De esta manera podemos pensar a la tierra como resurrección. Se puede pensar la tierra como una posibilidad de renacer en el otro, de entregarnos al azar de la sorpresa, al misterio de lo que aún no sabemos, de lo que intuimos, a la incógnita que anuncia que la tierra es el don de la humanidad. Pues la tierra nos muestra lo que realmente somos, una pregunta que solo puede responderse desde el colectivo en la comunidad. Es que somos solo una fracción de la voz de un colectivo, cuya palabra es siempre mayor a cualquier traza individual. Soy lo que me falta, soy la deficiencia de lo que aun no entiendo pero que sin embargo no deja de mostrarme el camino que debo transitar.

 

CRISIS. CRISIS. CRISIS. (Prescripción)

 

Debemos desde ahora, ya mismo buscar una nueva palabra, un concepto que nos defina, que sea nuestro. Es el momento de comprender que es lo que nos esta pasando, que es lo que sentimos. Que precisamos como comunidad a causa de esto. Debemos nombrarnos, apropiarnos de la palabra y del acontecimiento venidero. El tema es que al llamarlo crisis neutralizamos todo intento de aprehendernos, de sabernos. Porque la crisis que sabe por nosotros, nos anula fácilmente en el sinfín de reproducciones de lo mismo, sea una imagen del COVID o el zócalo rojo furioso de todas las A L E R T A S mediáticas, ¿cuántas de esas habrá por día? ¿Si juntáramos las alertas en los televisores y pantallas de todo el mundo, cuantas reproducciones serian? ¿Cuántas personas las vieron?
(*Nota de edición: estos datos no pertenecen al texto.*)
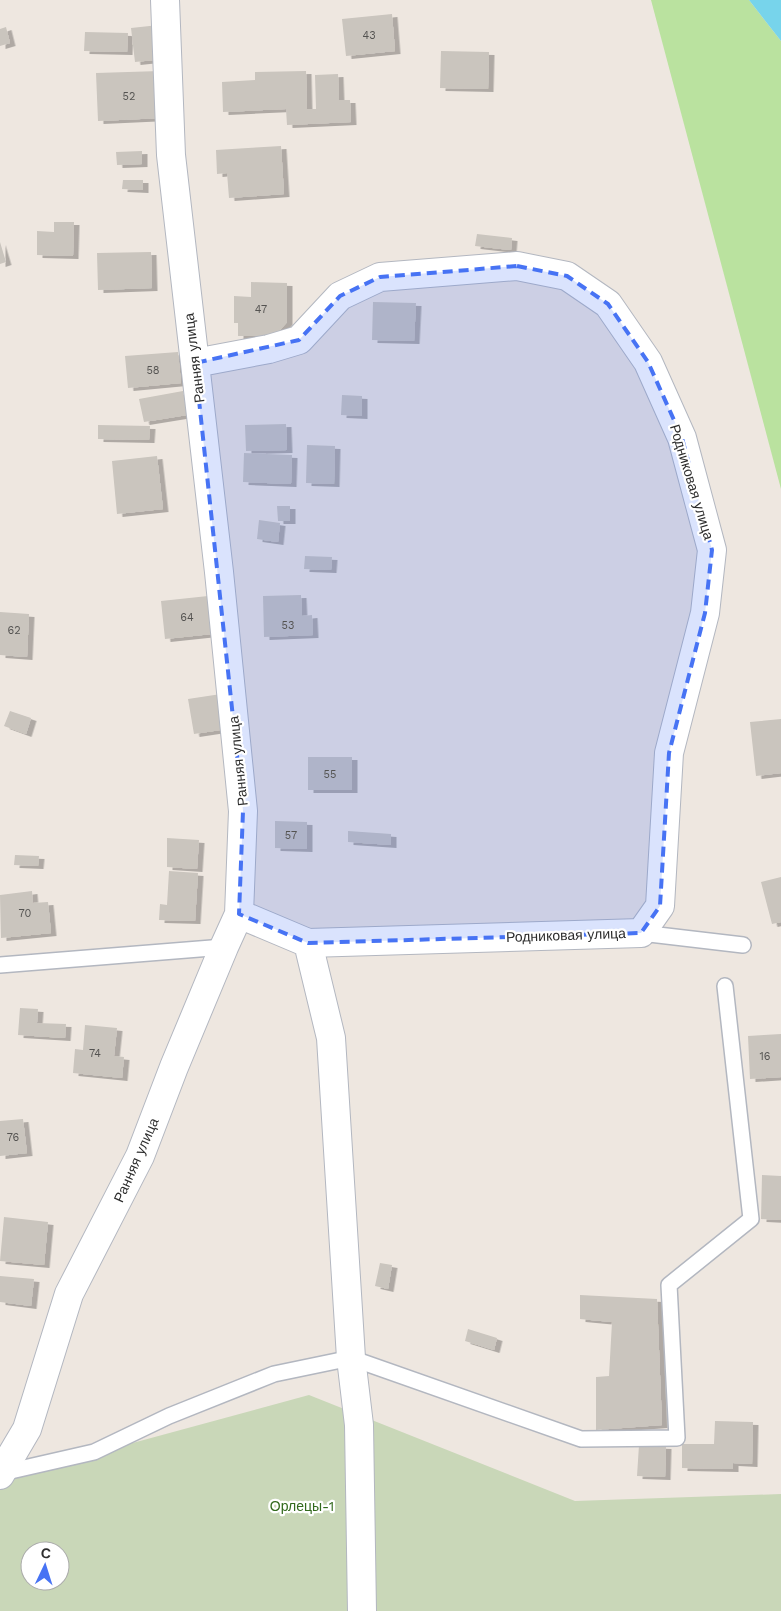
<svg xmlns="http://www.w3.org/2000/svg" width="781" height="1611" viewBox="0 0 781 1611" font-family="'Work Sans',sans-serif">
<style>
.green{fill:#bae29f}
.cemetery{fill:#c9d7b8;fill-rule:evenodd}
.water{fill:#77d4eb}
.building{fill:#cac5be;filter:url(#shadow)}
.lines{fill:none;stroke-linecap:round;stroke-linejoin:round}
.lane-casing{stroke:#b3b7c0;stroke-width:18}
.street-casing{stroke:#b3b7c0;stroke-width:30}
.lane{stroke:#fff;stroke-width:15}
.street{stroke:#fff;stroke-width:28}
.marked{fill:#4773f4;fill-opacity:0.2;stroke:#4773f4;stroke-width:4;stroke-dasharray:10 6;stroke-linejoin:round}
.labels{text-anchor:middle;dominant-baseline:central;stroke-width:4.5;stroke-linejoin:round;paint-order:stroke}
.number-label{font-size:11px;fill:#545351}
.street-label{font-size:14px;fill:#2d2d2d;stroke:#fff}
.park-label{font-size:14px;fill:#32691d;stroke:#fff}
</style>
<defs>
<filter id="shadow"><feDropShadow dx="5.5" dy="3" stdDeviation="0" flood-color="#0004"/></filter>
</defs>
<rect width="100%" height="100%" fill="#eee7e0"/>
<path class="green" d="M651,0H749L781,41V489Z"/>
<path class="cemetery" d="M309,1395L575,1501L781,1494V1611H0V1479ZM30,1551H60V1581H30Z"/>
<path class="water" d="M749,0H781V41Z"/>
<path class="building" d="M392,14L395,51L346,56L342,19Z
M159,25L163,59L135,62L131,28Z
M6,27L10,43L0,46V29Z
M85,32L128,33L127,52L84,51Z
M441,51L489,52L488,89L440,88Z
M160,71L162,118L98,121L96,73Z
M306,71L307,109H316L315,75L338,74L339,100H350L351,122L287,125L286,109L223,112L222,82L255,80V72Z
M281,146L284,194L229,198L227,173L217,174L216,150Z
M142,151V164L117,165L116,152Z
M123,180H143V190L122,189Z
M54,222H74L73,256L37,255V231L54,232Z
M477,234L512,238L511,250L475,246Z
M0,242L6,262L0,264Z
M151,252L152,288L98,290L97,253Z
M251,282L287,283V322L275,336H238V323H234V296L251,297Z
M373,302L416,303L414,341L372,340Z
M178,352L181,383L128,388L125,356Z
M183,391L187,415L144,422L139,399Z
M342,395L362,396V416L341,415Z
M286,424L287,450L246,451L245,425Z
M98,425L150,426L149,440L98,439Z
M307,445L335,446L334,484L306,483Z
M244,453L292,455L291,484L243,482Z
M157,456L163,509L117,514L112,461Z
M277,506H290V521H278Z
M259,520L280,523L278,542L257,539Z
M305,556L332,557L331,570L304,569Z
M301,595L302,616L312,615L313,635L264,637L263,596Z
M208,596L212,634L165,639L161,601Z
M0,612L29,614L27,657L0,655Z
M221,694L227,729L194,734L188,699Z
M10,711L31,718L26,734L4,726Z
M781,719V773L756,776L750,722Z
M308,757H352V790H308Z
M275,821L307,822V849L275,848Z
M348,831L391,834V845L348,842Z
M167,838L199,840L197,869L167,867Z
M15,855L39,856L38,866L14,865Z
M169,871L198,873L195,921L159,920L160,904L167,905Z
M781,877V922L772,924L761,882Z
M32,891L33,903L48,902L51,933L1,938L0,895Z
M20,1008L38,1009L37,1023L66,1024L65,1038L18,1035Z
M85,1025L117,1028L114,1056L124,1057L122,1078L73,1073L75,1049L83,1050Z
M781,1034V1077L750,1079L748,1036Z
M23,1119L27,1153L0,1156V1121Z
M762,1175L781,1176V1220L761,1219Z
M4,1217L48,1222L44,1265L0,1261Z
M380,1263L392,1265L388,1289L375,1286Z
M0,1276L34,1279L31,1306L0,1302Z
M580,1295L657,1299L662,1425L596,1430V1377L609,1376L612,1322L580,1319Z
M468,1329L497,1338L494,1350L465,1341Z
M715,1421L753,1422L752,1464L733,1463V1469L682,1468V1444H714Z
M639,1445L666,1446L665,1477L637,1476Z"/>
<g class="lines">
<defs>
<path id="lane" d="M641,933L743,945
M0,965L224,947
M2,1473L94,1452L169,1416L274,1374L351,1358L581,1439L677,1438L669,1285L751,1219L725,986"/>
<path id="street" d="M195,363L269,349L299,340L340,296L380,277L517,266L567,276L608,304L648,362L682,438L712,550L705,613L669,753L660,906L641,933L308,943
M239,914L308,943L331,1038L351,1358L359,1425L362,1611
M0,1475L27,1429L69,1294L140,1156L174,1067L224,947L239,914L243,811L219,572L171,155L165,0"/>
</defs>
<use href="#lane" class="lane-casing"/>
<use href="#street" class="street-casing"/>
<use href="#lane" class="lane"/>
<use href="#street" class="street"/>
</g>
<path class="marked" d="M517,266L567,276L608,304L648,362L682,438L712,550L705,613L669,753L660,906L641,933L308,943L239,914L243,811L195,363L299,340L340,296L380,277Z"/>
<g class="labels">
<g class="number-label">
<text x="369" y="35">43</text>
<text x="129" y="96">52</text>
<text x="261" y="309">47</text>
<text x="153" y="370">58</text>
<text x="187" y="617">64</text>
<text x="288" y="625">53</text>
<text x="14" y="630">62</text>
<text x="330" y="774">55</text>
<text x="291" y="835">57</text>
<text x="25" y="913">70</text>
<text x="95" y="1053">74</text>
<text x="765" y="1056">16</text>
<text x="13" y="1137">76</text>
</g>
<g class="street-label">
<text transform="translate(194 358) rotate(-97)">Ранняя улица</text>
<text transform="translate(692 482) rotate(73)">Родниковая улица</text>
<text transform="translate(238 761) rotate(-96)">Ранняя улица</text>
<text transform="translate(566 935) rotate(-2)">Родниковая улица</text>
<text transform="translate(136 1160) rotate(-66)">Ранняя улица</text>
</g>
<g class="park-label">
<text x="302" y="1506">Орлецы-1</text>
</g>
</g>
<g transform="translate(45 1566) rotate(4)"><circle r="24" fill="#ffffff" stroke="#ababab"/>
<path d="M0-4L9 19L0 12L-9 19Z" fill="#4773f4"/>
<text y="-8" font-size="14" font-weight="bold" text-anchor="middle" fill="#2d2d2d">С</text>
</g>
</svg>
Esto no es una Crisis, no es algo que le pasa a un inmigrante Mali en París, o a un soldado israelí en la franja de Gaza, la crisis es algo que le pasa a otro, con su fuerza neutralizante, la crisis como logos mediático logra suspender todas las particularidades del sufrimiento colectivo. Todos estamos en crisis, todo el tiempo. Y en este caso, todos es nadie, nada está pasando. En todo caso no a nosotros, no a esta comunidad. Pues lo que nos ocurre, nos transforma para siempre, sino no ocurre. El tamiz sintético de la pantalla de una manera quizás no tan sutil neutraliza el acontecimiento, logra que no nos demos cuenta de lo que realmente está ocurriendo, nos está ocurriendo. Eso que llamamos logos mediático ha adquirido la fuerza para alejarnos a nosotros, de nosotros mismos. Se ha apropiado del sentido común al punto de que no podamos distinguir entre lo que me pertenece y lo que es de todos y de nadie. Si la pantalla lo repite la suficiente cantidad de veces (alta rotación) quizás uno llegue a creerse seriamente que vive en Brooklyn o en Tel Aviv, o donde sea. La clave de este comportamiento de la lógica cibernética es que opera directamente sobre lo real, fabrica lo real, lo produce. Algorítmicamente diseñado para cada uno de nosotros, aunque claro ese algoritmo es a su vez de todos, y por ende de nadie. La pandemia Covid-19 aún no ha ocurrido.